4. Sculpt the Bass' Tone Using Saturation and EQ
At this point, and with minimal effort, your bass track should sound pretty good. It may still require some tastemaker processing, but you want it to sound about 80% finished at this point. Using saturation and EQ, you can thicken your bass some more, and shape its frequency response. You’re also able to darken or brighten the sound to your liking.
Tape machine plugin emulations work exceptionally well on bass. They typically provide a subtle distortion and compression effect that helps to warm up your low-end. The J37 Tape and Kramer Master Tape by Waves are both excellent tape emulations, and yes, you can use the Kramer Master Tape for purposes other than mastering. Another great option is Virtual Tape Machines by SlateDigital. Setting up a tape machine emulation is a relatively straightforward process; you flip knobs and press buttons until you achieve the sound you’re looking for. Most tape machine plugins tend to act in rather unique ways, so experimenting with them is the best way to go about finding the sound you’re after.

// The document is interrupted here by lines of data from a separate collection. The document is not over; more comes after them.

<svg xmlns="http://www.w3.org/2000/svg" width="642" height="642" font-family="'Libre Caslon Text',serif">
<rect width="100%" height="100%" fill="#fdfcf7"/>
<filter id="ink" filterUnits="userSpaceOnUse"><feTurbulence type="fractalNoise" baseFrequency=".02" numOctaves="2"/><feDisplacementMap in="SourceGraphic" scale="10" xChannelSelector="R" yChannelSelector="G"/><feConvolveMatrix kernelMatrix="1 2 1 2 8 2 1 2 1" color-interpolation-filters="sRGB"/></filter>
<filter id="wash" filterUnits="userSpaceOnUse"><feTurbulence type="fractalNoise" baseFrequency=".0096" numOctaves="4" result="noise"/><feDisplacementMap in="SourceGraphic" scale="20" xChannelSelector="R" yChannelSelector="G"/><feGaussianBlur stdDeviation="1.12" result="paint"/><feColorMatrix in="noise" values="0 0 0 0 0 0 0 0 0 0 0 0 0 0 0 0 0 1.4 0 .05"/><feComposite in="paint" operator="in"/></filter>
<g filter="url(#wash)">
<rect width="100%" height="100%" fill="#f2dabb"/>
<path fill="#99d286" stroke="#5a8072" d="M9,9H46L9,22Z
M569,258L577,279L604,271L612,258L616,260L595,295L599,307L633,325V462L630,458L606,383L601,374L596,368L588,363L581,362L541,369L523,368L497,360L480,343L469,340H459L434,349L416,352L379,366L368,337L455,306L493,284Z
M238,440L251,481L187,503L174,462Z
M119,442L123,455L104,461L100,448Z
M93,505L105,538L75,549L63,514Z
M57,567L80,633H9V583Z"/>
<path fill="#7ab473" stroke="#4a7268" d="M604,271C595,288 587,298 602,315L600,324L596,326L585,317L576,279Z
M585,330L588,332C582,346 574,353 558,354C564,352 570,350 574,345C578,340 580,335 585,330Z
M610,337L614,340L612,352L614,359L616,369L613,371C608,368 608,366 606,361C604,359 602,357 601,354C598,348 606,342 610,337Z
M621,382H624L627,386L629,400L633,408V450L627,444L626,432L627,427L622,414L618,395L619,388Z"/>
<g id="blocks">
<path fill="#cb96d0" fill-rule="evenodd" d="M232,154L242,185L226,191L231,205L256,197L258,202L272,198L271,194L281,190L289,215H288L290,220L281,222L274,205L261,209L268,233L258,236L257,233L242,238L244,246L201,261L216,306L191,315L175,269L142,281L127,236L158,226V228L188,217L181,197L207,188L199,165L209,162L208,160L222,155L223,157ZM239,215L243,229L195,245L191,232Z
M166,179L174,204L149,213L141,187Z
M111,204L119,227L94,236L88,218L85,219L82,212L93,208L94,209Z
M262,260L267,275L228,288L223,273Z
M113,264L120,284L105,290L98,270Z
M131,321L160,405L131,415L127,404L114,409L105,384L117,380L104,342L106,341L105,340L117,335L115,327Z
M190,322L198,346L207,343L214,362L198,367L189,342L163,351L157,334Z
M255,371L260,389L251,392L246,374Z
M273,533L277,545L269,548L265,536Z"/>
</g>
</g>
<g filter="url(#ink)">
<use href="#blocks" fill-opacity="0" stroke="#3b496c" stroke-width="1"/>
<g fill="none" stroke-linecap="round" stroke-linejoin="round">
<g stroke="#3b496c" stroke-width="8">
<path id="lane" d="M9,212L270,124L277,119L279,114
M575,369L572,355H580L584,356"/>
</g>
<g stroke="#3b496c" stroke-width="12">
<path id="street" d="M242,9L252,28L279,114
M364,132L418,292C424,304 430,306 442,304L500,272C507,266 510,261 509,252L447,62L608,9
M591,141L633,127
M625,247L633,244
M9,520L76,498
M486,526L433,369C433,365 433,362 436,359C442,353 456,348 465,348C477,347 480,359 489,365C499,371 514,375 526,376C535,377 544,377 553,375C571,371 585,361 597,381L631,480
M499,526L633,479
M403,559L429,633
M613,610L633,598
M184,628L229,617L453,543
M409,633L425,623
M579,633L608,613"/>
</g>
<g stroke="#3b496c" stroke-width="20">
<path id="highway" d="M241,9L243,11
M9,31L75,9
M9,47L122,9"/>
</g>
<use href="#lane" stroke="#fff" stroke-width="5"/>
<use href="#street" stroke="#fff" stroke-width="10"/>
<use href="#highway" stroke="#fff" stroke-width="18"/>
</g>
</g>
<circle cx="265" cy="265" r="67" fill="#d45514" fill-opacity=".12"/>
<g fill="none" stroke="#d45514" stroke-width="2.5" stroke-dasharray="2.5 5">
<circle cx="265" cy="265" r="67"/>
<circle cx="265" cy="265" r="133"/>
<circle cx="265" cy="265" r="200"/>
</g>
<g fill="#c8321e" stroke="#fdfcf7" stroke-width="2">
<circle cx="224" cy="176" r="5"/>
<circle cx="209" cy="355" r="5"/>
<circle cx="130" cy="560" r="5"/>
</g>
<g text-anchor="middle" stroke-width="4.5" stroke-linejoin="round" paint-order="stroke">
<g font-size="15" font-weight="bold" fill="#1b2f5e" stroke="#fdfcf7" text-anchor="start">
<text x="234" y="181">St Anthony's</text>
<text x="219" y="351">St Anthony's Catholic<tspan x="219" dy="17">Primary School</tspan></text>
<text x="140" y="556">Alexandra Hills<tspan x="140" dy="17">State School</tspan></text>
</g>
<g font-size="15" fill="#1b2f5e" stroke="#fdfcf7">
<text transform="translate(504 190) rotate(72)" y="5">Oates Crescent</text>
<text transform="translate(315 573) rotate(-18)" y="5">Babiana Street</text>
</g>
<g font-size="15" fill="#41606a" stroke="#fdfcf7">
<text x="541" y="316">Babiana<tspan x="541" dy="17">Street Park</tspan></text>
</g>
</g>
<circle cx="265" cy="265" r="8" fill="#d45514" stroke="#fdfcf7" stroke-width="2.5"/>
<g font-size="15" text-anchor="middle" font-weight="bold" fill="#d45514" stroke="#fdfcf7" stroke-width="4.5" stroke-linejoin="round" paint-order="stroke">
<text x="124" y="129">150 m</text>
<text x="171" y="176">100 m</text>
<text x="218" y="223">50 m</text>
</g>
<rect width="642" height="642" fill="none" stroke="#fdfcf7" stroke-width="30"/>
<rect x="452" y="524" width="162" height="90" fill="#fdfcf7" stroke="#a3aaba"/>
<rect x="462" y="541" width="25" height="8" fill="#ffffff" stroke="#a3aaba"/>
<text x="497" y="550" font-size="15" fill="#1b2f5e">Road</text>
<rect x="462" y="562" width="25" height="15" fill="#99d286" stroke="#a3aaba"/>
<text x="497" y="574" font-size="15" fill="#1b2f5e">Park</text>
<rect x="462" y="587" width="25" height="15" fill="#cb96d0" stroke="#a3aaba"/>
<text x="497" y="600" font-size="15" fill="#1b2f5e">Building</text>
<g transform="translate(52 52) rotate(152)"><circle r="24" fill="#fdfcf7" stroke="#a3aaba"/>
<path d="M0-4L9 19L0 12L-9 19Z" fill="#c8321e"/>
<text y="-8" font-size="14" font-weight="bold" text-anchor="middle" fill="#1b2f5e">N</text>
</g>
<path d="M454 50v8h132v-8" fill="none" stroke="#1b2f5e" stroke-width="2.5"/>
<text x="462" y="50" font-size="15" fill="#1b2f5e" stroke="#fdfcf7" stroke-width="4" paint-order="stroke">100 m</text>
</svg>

Once you’ve beefed up your bass with saturation, you may want to sculpt the sound further using an EQ. For a transparent sound, the FabFilter Pro-Q 3 will work well, but if you're looking for a bit more flavor, check out an analog-modeled EQ like the Waves PuigTec EQP-1A. Universal Audio also makes a great emulation called the Pultec EQP-1A, which is part of their Pultec Passive EQ Collection. Imagine building up a mound of clay (saturation) and then trimming away the excess to reveal a sculpture within the clay (EQ). Saturation can make your bass more noticeable in the mid range, as well as the top end of your mix. To let other instruments in your mix shine, it may be a good idea to cut away some of this upper frequency content.
The trick to creating powerful basslines is to start with a quality arrangement and ensure that you tackle as many problems at the sound source as possible. Whether it’s modifying the amp envelope of a synth, or getting a bassist to perform their part more consistently, it’s often best to refrain from adding processing to your sound unless it’s necessary. When you do need to use a specialized tool, make sure that you’re able to clearly identify the problem that you’re trying to solve, and pick the appropriate plugin for the job.